**ESERCIZIO 1**
Nell'elenco, dall'inizio fino alla riga che contiene "విమర్శిస్తున్నానని" compresa, rinomina "Example" in "Sample". Riporta quelle righe con tutto il resto invariato.

***** ESTRATTO DEL DOCUMENTO *****

- Colpe mai commesse (R. Di Segni)
- E Dio disse… (S. Servi)
- Il lunario della Diaspora (M.E. Artom)
Uno dei più diffusi pregiudizi antiebraici attribuisce agli ebrei un’indole particolarmente cattiva, severa e inflessibile. Quanto questa idea sia radicata nella coscienza popolare lo si è visto durante la guerra in Libano, nel corso della quale i giudizi sulla politica israeliana sono stati spesso deformati dai preconcetti, emersi più o meno consciamente, sulla innata perversità dei protagonisti ebrei del conflitto.

***** ESTRATTI DI DATI *****

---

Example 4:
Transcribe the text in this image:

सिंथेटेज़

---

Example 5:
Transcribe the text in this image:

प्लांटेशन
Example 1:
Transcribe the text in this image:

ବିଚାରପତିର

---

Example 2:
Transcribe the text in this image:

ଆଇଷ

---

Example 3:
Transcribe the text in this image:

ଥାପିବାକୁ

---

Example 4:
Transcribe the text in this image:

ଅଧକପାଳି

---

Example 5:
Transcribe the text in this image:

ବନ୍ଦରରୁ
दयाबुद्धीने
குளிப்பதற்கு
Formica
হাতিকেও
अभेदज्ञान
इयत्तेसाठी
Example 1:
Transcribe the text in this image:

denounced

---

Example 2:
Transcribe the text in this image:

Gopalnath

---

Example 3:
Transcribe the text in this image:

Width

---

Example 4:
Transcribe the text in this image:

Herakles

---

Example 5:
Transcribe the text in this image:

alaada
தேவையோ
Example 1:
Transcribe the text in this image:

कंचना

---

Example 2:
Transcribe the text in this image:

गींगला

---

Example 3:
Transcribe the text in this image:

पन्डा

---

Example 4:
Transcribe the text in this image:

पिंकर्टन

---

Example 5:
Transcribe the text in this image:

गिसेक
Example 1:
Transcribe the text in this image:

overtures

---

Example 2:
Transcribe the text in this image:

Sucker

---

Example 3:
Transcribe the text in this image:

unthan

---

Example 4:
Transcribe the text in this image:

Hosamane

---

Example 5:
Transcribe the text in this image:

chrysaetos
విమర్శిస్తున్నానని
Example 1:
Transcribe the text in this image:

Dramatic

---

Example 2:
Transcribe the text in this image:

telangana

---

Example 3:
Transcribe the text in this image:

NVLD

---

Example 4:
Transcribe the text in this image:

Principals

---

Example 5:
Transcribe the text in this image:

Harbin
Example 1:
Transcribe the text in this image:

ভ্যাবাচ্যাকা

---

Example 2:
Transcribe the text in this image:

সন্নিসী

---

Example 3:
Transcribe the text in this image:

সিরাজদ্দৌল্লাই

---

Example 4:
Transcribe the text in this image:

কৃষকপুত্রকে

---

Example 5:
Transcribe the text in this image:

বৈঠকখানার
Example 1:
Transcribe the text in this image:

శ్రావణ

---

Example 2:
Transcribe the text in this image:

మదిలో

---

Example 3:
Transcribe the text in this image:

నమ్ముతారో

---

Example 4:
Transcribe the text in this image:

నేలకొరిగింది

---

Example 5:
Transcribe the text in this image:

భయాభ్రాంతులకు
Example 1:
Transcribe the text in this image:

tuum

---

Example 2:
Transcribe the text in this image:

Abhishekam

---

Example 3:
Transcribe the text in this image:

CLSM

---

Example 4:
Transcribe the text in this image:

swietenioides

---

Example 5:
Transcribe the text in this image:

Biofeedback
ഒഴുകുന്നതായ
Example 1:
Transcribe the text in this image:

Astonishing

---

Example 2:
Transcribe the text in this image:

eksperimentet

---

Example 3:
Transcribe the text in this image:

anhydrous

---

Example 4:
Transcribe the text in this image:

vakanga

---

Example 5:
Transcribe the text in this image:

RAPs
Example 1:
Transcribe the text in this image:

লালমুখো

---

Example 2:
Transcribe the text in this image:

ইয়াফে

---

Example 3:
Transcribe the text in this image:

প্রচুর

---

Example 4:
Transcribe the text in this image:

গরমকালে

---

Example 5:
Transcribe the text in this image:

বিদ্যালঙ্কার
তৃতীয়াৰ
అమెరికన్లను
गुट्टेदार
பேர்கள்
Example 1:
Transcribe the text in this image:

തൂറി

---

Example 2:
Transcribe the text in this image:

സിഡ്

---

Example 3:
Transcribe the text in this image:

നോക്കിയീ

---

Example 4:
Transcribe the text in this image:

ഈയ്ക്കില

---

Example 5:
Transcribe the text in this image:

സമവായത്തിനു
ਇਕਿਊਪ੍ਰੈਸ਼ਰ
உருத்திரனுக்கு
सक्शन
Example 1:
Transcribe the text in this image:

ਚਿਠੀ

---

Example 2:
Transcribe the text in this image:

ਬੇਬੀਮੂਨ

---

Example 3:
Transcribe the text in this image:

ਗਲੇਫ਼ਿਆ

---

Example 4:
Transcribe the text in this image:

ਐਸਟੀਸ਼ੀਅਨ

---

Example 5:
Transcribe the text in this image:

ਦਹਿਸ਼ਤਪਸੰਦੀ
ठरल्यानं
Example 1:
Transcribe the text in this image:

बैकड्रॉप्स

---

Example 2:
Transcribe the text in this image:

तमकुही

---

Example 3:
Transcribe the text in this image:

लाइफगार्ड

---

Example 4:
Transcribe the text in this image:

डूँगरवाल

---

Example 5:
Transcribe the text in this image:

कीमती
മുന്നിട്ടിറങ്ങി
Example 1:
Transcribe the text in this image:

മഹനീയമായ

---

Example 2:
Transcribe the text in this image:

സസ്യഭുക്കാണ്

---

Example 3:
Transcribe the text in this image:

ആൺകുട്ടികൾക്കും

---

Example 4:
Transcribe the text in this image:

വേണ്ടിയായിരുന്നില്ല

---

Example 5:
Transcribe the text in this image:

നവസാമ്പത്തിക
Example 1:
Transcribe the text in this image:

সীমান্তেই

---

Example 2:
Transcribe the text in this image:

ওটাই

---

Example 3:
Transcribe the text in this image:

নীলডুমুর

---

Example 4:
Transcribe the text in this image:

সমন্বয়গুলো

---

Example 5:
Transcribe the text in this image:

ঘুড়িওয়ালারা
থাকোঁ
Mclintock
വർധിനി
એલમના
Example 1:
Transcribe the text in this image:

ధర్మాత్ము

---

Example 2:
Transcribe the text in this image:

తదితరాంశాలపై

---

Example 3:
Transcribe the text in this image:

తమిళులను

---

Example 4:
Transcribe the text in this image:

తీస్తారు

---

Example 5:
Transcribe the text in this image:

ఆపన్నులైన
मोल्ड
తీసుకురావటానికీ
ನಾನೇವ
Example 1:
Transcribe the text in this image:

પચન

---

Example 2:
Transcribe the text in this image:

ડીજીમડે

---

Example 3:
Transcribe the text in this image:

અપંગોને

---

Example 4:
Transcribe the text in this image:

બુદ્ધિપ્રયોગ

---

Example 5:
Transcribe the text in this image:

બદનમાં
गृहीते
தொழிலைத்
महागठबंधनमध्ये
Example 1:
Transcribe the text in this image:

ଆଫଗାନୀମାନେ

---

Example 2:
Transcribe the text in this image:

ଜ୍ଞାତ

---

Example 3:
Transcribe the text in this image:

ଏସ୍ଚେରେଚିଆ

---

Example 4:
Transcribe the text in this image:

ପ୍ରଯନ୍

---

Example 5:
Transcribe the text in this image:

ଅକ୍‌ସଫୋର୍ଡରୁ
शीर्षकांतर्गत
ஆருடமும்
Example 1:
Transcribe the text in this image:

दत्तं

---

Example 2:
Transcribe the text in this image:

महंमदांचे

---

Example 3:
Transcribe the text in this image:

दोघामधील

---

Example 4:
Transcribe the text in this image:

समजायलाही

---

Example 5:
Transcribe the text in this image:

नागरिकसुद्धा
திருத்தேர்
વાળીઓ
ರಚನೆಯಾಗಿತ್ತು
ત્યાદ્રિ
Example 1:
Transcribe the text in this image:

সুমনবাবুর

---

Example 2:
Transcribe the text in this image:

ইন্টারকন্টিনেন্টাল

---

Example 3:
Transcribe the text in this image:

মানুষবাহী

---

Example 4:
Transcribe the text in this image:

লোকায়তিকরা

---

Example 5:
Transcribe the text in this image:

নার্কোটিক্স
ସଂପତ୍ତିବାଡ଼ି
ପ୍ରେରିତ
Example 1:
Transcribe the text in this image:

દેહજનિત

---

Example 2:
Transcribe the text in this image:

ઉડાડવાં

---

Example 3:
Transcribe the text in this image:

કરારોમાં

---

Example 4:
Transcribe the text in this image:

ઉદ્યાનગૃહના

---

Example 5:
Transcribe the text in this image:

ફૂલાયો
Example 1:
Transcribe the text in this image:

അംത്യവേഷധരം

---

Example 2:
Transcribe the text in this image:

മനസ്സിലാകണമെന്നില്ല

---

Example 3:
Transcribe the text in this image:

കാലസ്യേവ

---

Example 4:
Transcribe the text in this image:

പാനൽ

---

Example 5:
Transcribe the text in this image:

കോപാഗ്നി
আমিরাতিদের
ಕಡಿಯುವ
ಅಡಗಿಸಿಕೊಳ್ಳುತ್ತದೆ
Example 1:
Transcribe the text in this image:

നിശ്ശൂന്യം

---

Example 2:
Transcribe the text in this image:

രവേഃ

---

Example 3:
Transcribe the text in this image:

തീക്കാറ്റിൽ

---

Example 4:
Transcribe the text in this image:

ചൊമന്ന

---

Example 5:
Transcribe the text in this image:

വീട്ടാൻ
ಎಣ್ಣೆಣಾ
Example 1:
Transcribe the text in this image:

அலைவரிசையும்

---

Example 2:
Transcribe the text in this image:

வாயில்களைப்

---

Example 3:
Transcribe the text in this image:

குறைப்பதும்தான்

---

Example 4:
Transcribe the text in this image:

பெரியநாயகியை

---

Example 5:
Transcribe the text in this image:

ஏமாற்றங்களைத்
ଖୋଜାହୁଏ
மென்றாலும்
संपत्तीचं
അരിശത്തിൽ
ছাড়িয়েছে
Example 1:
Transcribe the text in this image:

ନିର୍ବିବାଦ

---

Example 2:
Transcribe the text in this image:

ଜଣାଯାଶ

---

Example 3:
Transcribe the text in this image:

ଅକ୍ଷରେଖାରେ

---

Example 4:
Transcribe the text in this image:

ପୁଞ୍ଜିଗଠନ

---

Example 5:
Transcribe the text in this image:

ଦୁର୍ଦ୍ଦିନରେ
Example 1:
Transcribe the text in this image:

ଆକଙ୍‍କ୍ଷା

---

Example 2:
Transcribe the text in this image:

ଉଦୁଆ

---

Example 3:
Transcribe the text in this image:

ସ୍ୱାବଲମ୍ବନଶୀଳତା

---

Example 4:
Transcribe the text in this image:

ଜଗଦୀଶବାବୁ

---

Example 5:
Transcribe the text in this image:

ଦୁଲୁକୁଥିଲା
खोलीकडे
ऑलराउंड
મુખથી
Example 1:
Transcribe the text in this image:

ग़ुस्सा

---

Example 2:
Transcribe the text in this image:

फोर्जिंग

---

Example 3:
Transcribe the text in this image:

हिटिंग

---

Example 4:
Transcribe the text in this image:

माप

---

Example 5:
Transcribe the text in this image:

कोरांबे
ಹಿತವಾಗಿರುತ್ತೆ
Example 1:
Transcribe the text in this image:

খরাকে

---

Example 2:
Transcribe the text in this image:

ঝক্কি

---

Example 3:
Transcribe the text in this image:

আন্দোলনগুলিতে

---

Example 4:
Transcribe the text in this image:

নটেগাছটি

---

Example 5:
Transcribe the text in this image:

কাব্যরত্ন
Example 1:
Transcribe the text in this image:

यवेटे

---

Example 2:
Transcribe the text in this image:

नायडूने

*****

**ESERCIZIO 2**
Secondo l'estratto del documento, durante quale guerra si è visto quanto sia radicata nella coscienza popolare l'idea di un'indole cattiva degli ebrei?

**RISPOSTA CORRETTA 1**
---

Sample 4:
Transcribe the text in this image:

सिंथेटेज़

---

Sample 5:
Transcribe the text in this image:

प्लांटेशन
Sample 1:
Transcribe the text in this image:

ବିଚାରପତିର

---

Sample 2:
Transcribe the text in this image:

ଆଇଷ

---

Sample 3:
Transcribe the text in this image:

ଥାପିବାକୁ

---

Sample 4:
Transcribe the text in this image:

ଅଧକପାଳି

---

Sample 5:
Transcribe the text in this image:

ବନ୍ଦରରୁ
दयाबुद्धीने
குளிப்பதற்கு
Formica
হাতিকেও
अभेदज्ञान
इयत्तेसाठी
Sample 1:
Transcribe the text in this image:

denounced

---

Sample 2:
Transcribe the text in this image:

Gopalnath

---

Sample 3:
Transcribe the text in this image:

Width

---

Sample 4:
Transcribe the text in this image:

Herakles

---

Sample 5:
Transcribe the text in this image:

alaada
தேவையோ
Sample 1:
Transcribe the text in this image:

कंचना

---

Sample 2:
Transcribe the text in this image:

गींगला

---

Sample 3:
Transcribe the text in this image:

पन्डा

---

Sample 4:
Transcribe the text in this image:

पिंकर्टन

---

Sample 5:
Transcribe the text in this image:

गिसेक
Sample 1:
Transcribe the text in this image:

overtures

---

Sample 2:
Transcribe the text in this image:

Sucker

---

Sample 3:
Transcribe the text in this image:

unthan

---

Sample 4:
Transcribe the text in this image:

Hosamane

---

Sample 5:
Transcribe the text in this image:

chrysaetos
విమర్శిస్తున్నానని

**RISPOSTA CORRETTA 2**
Durante la guerra in Libano.